What you are asked to do: The answer is the data repeated in full, with no pictures included.

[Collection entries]
-- Opening Marker --

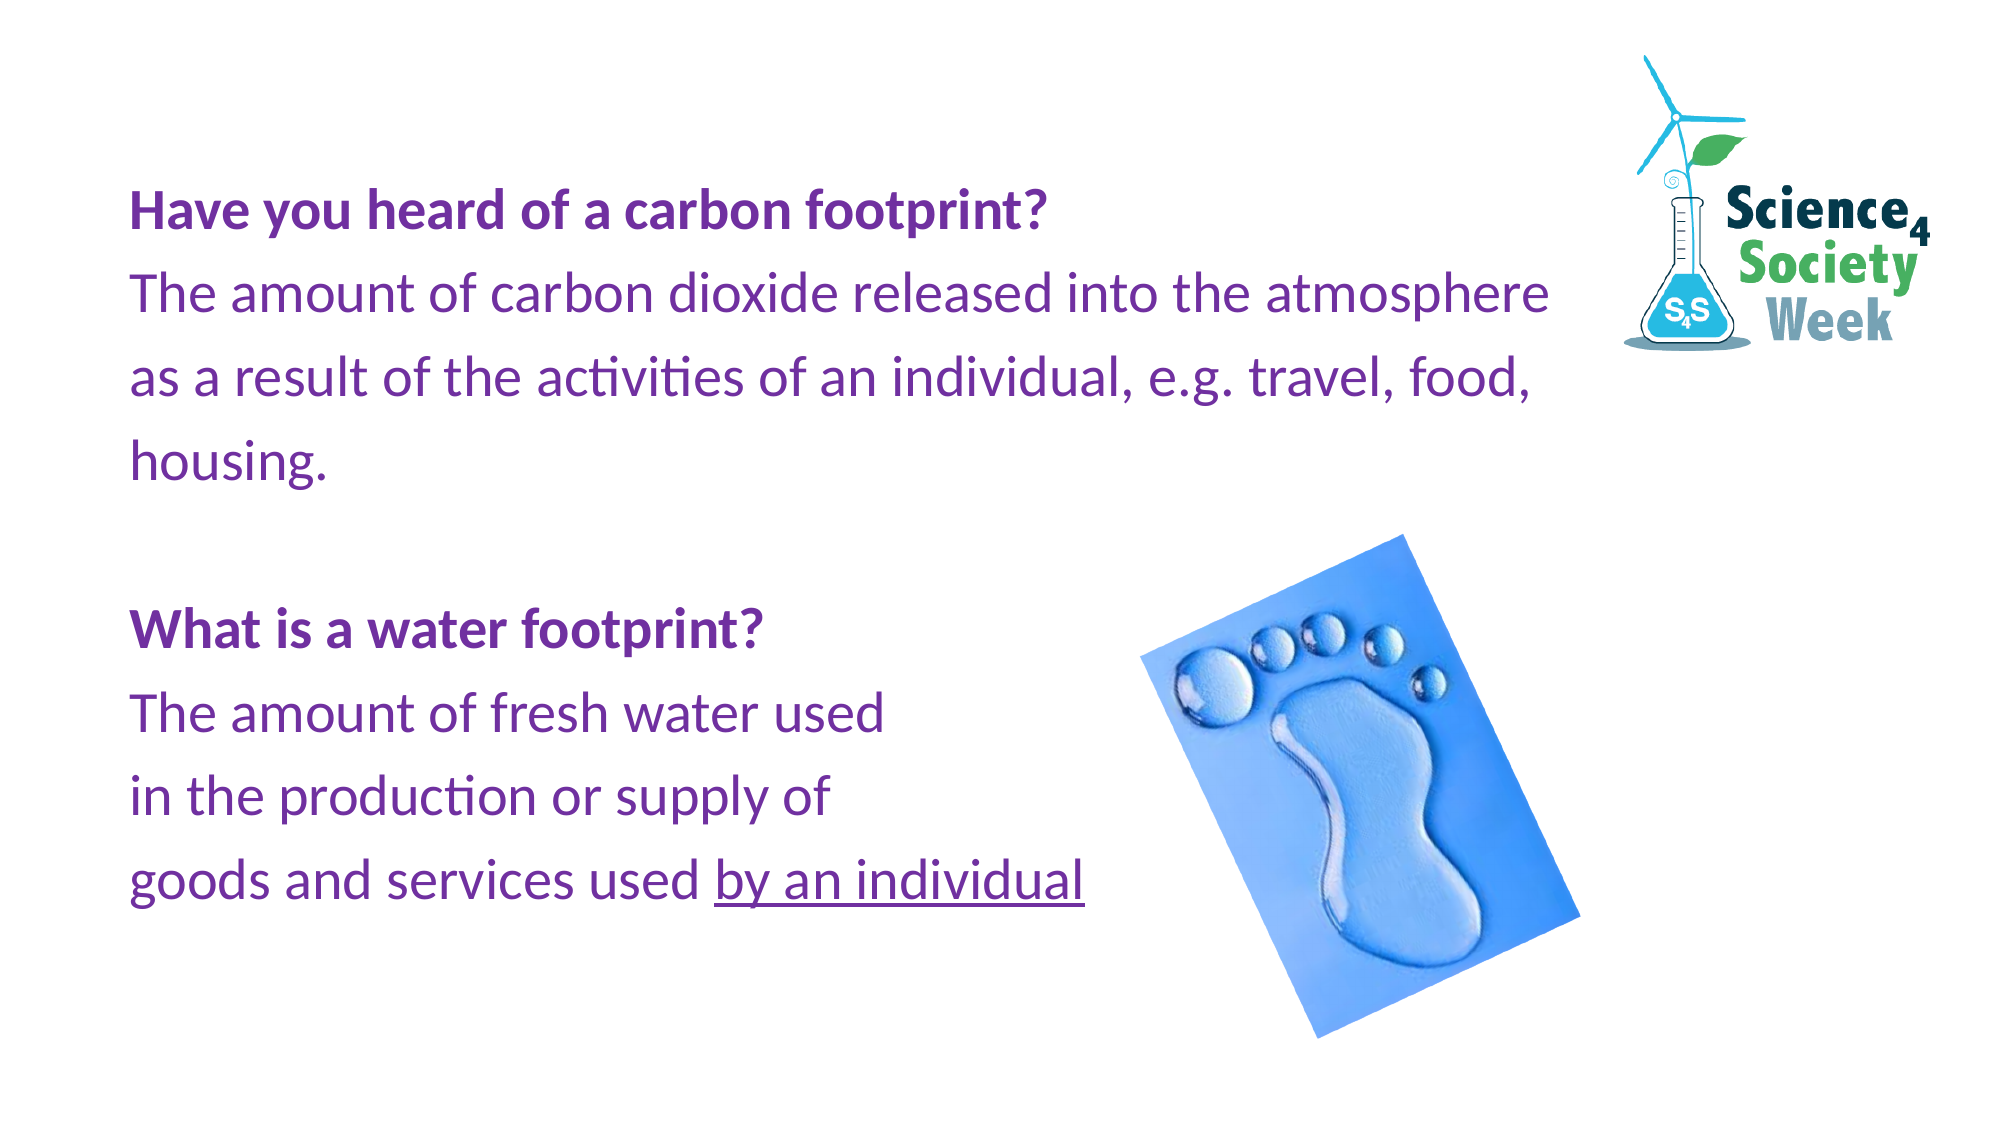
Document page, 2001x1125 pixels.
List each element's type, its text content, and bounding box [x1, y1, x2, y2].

list Have you heard of a carbon footprint? The amount of carbon dioxide released into the atmosphere as a result of the activities of an individual, e.g. travel, food, housing. What is a water footprint? The amount of fresh water used in the production or supply of goods and services used by an individual [114, 171, 1840, 1063]
text_box [139, 268, 1140, 355]
text_box [625, 268, 1579, 375]
picture [1141, 535, 1580, 1038]
picture [1623, 55, 1930, 351]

-- Closing Marker --

Answer to this task:
Document page, 2001x1125 pixels.
List each element's type, its text content, and bounding box [x1, y1, x2, y2].

list Have you heard of a carbon footprint? The amount of carbon dioxide released into the atmosphere as a result of the activities of an individual, e.g. travel, food, housing. What is a water footprint? The amount of fresh water used in the production or supply of goods and services used by an individual [114, 171, 1840, 1063]
text_box [139, 268, 1140, 355]
text_box [625, 268, 1579, 375]
picture [1141, 535, 1580, 1038]
picture [1623, 55, 1930, 351]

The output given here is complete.